Search code examples
pythonpython-3.xregex

Tag-like (/x=y/yellow=flower) Pattern-Matching Regex Python


I need to match the information associated with each tag with a regex pattern. The tags here are not HTML but follow the format of: /x=y or

tags = "/yellow=flower/blue=sky"

What would be the regex pattern to yield this information?

I have tried:

linein = "/yellow=flower/blue=sky"
pattern = "^[A-Za-z0-9]{1}^[A-Za-z0-9]{1}"
p2 = re.findall(pattern, linein)

The expected output is:

yellow flower
blue sky

Solution

  • Your attempt has several issues:

    • It doesn't attempt to match /, nor =
    • ^ will (by default) match the start of the input, so having it in the middle of your regex pattern is a guarantee of having no matches.
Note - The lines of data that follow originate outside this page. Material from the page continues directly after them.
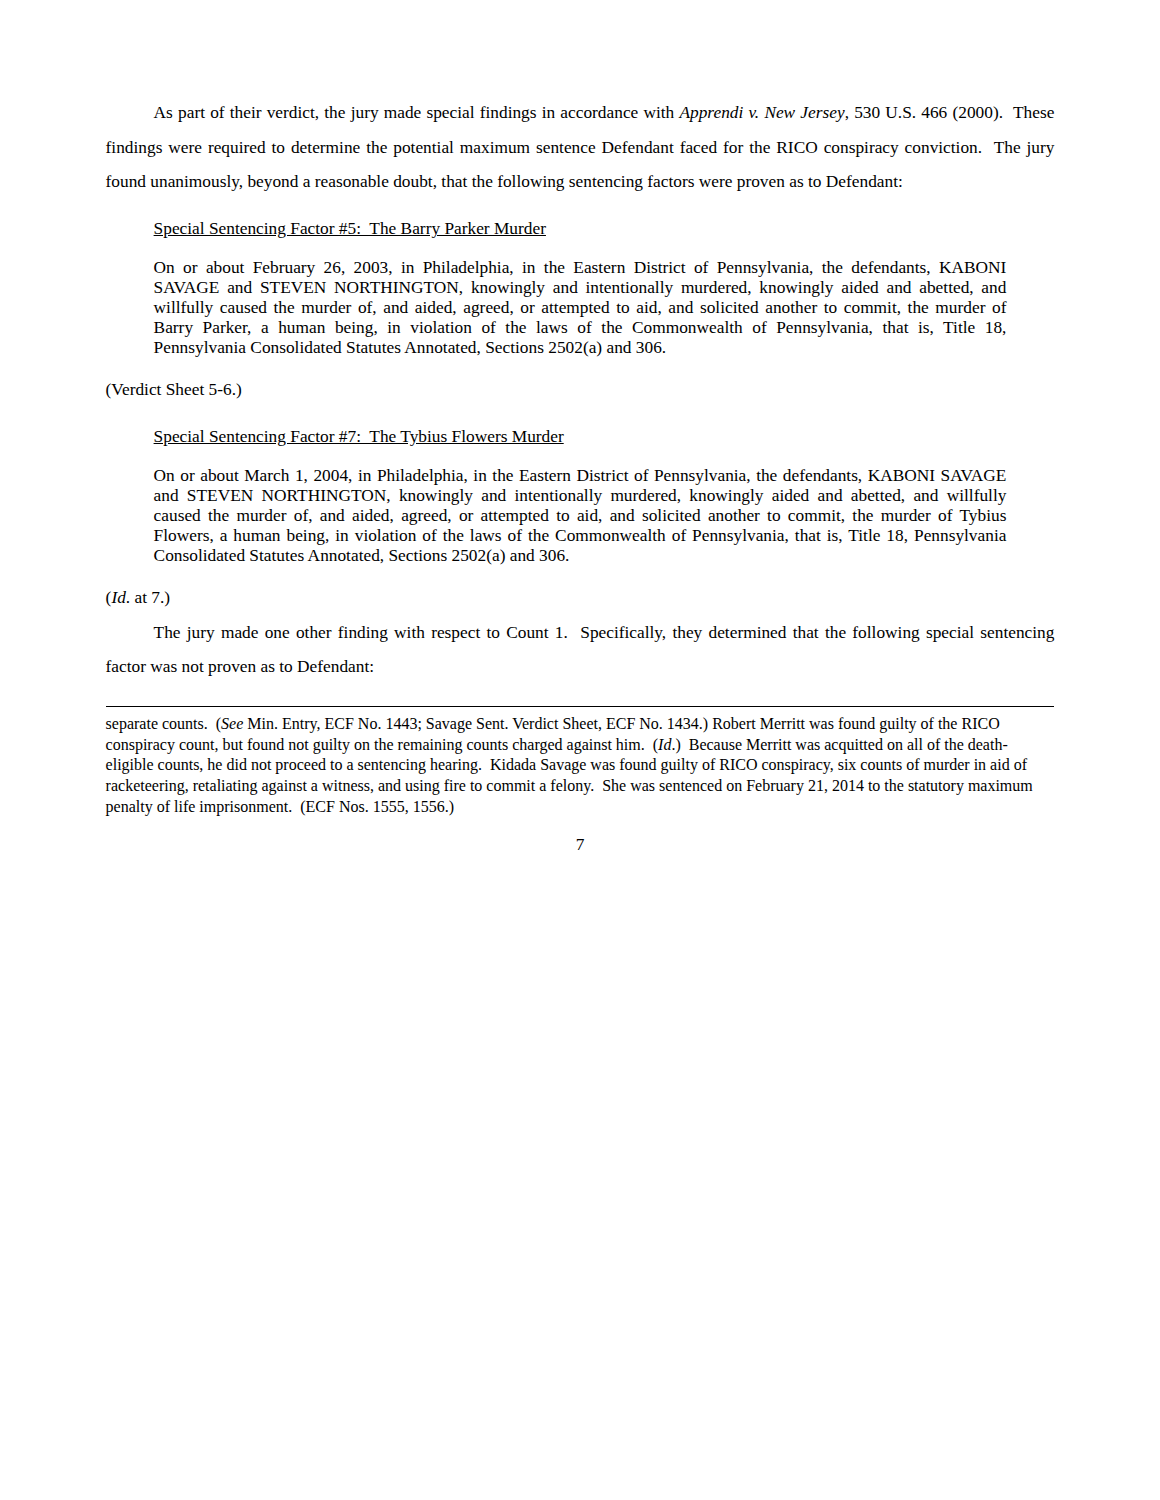As part of their verdict, the jury made special findings in accordance with Apprendi v. New Jersey, 530 U.S. 466 (2000). These findings were required to determine the potential maximum sentence Defendant faced for the RICO conspiracy conviction. The jury found unanimously, beyond a reasonable doubt, that the following sentencing factors were proven as to Defendant:
Special Sentencing Factor #5: The Barry Parker Murder
On or about February 26, 2003, in Philadelphia, in the Eastern District of Pennsylvania, the defendants, KABONI SAVAGE and STEVEN NORTHINGTON, knowingly and intentionally murdered, knowingly aided and abetted, and willfully caused the murder of, and aided, agreed, or attempted to aid, and solicited another to commit, the murder of Barry Parker, a human being, in violation of the laws of the Commonwealth of Pennsylvania, that is, Title 18, Pennsylvania Consolidated Statutes Annotated, Sections 2502(a) and 306.
(Verdict Sheet 5-6.)
Special Sentencing Factor #7: The Tybius Flowers Murder
On or about March 1, 2004, in Philadelphia, in the Eastern District of Pennsylvania, the defendants, KABONI SAVAGE and STEVEN NORTHINGTON, knowingly and intentionally murdered, knowingly aided and abetted, and willfully caused the murder of, and aided, agreed, or attempted to aid, and solicited another to commit, the murder of Tybius Flowers, a human being, in violation of the laws of the Commonwealth of Pennsylvania, that is, Title 18, Pennsylvania Consolidated Statutes Annotated, Sections 2502(a) and 306.
(Id. at 7.)
The jury made one other finding with respect to Count 1. Specifically, they determined that the following special sentencing factor was not proven as to Defendant:
separate counts. (See Min. Entry, ECF No. 1443; Savage Sent. Verdict Sheet, ECF No. 1434.) Robert Merritt was found guilty of the RICO conspiracy count, but found not guilty on the remaining counts charged against him. (Id.) Because Merritt was acquitted on all of the death-eligible counts, he did not proceed to a sentencing hearing. Kidada Savage was found guilty of RICO conspiracy, six counts of murder in aid of racketeering, retaliating against a witness, and using fire to commit a felony. She was sentenced on February 21, 2014 to the statutory maximum penalty of life imprisonment. (ECF Nos. 1555, 1556.)
7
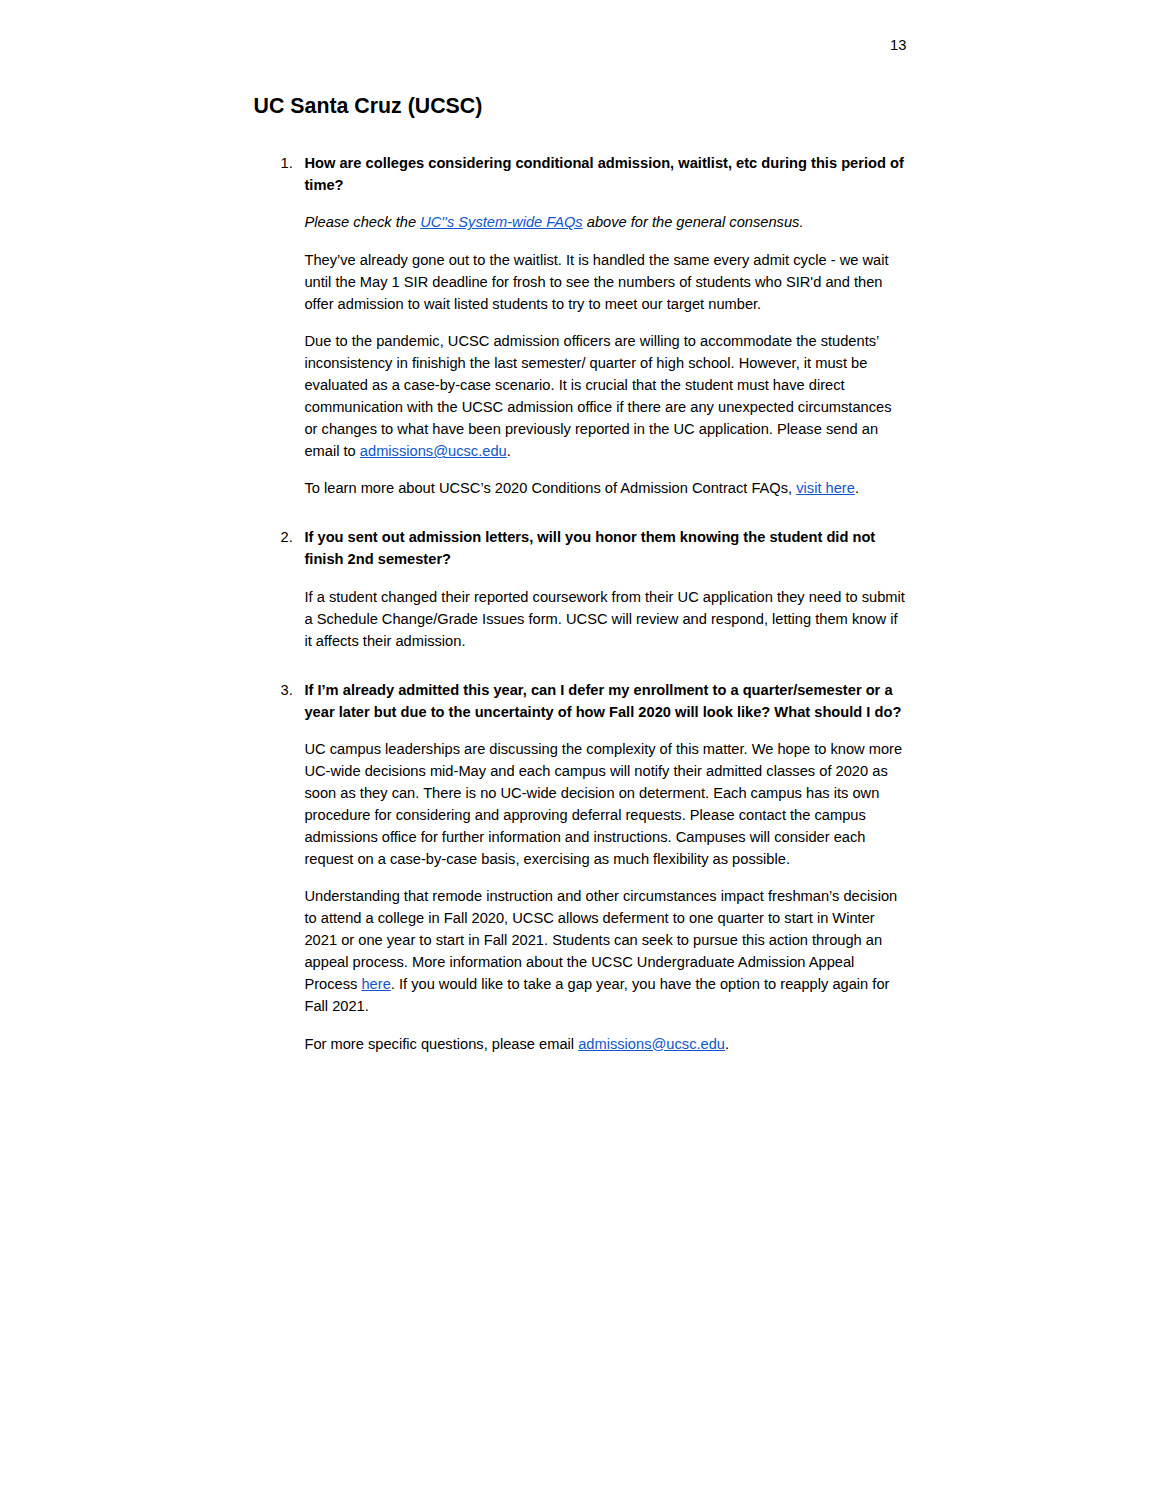13
UC Santa Cruz (UCSC)
How are colleges considering conditional admission, waitlist, etc during this period of time?
Please check the UC''s System-wide FAQs above for the general consensus.
They’ve already gone out to the waitlist. It is handled the same every admit cycle - we wait until the May 1 SIR deadline for frosh to see the numbers of students who SIR'd and then offer admission to wait listed students to try to meet our target number.
Due to the pandemic, UCSC admission officers are willing to accommodate the students’ inconsistency in finishigh the last semester/ quarter of high school. However, it must be evaluated as a case-by-case scenario. It is crucial that the student must have direct communication with the UCSC admission office if there are any unexpected circumstances or changes to what have been previously reported in the UC application. Please send an email to admissions@ucsc.edu.
To learn more about UCSC’s 2020 Conditions of Admission Contract FAQs, visit here.
If you sent out admission letters, will you honor them knowing the student did not finish 2nd semester?
If a student changed their reported coursework from their UC application they need to submit a Schedule Change/Grade Issues form. UCSC will review and respond, letting them know if it affects their admission.
If I’m already admitted this year, can I defer my enrollment to a quarter/semester or a year later but due to the uncertainty of how Fall 2020 will look like? What should I do?
UC campus leaderships are discussing the complexity of this matter. We hope to know more UC-wide decisions mid-May and each campus will notify their admitted classes of 2020 as soon as they can. There is no UC-wide decision on determent. Each campus has its own procedure for considering and approving deferral requests. Please contact the campus admissions office for further information and instructions. Campuses will consider each request on a case-by-case basis, exercising as much flexibility as possible.
Understanding that remode instruction and other circumstances impact freshman’s decision to attend a college in Fall 2020, UCSC allows deferment to one quarter to start in Winter 2021 or one year to start in Fall 2021. Students can seek to pursue this action through an appeal process. More information about the UCSC Undergraduate Admission Appeal Process here. If you would like to take a gap year, you have the option to reapply again for Fall 2021.
For more specific questions, please email admissions@ucsc.edu.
Moreover, you want to match pairs that are not at the start of your input, so there really shouldn't be a ^ in your pattern.
    • {1} tells the regex engine that the preceding pattern should be matched exactly once. This is never necessary to include, since that is the default. Secondly, it doesn't do what you want: you don't want to say that an identifier like "yellow" can consist of only one character. On the contrary, you want to allow multiple characters, and the way to indicate that is with a +.
    • Less of an issue, but [A-Za-z0-9] is almost the same as the much shorter \w. The only difference is that the latter also allows for an underscore character, which I think would be fine. In most contexts identifiers are allowed to include underscores. So use \w instead. To make sure backslashes are passed on as-is to the regex engine, prefix your string literal with r
    • The desired output seems a multiline string. But that is not very handy to work with. You'd want to get a list of pairs, or possibly a dictionary with key/value pairs.

    With the above points taken into account, your code would become:

    import re
    
    linein = "/yellow=flower/blue=sky"
    pattern = r"/(\w+)=(\w+)"
    lst = re.findall(pattern, linein)
    print(lst)  # [('yellow', 'flower'), ('blue', 'sky')]
    print(dict(lst))  # {'yellow': 'flower', 'blue': 'sky'}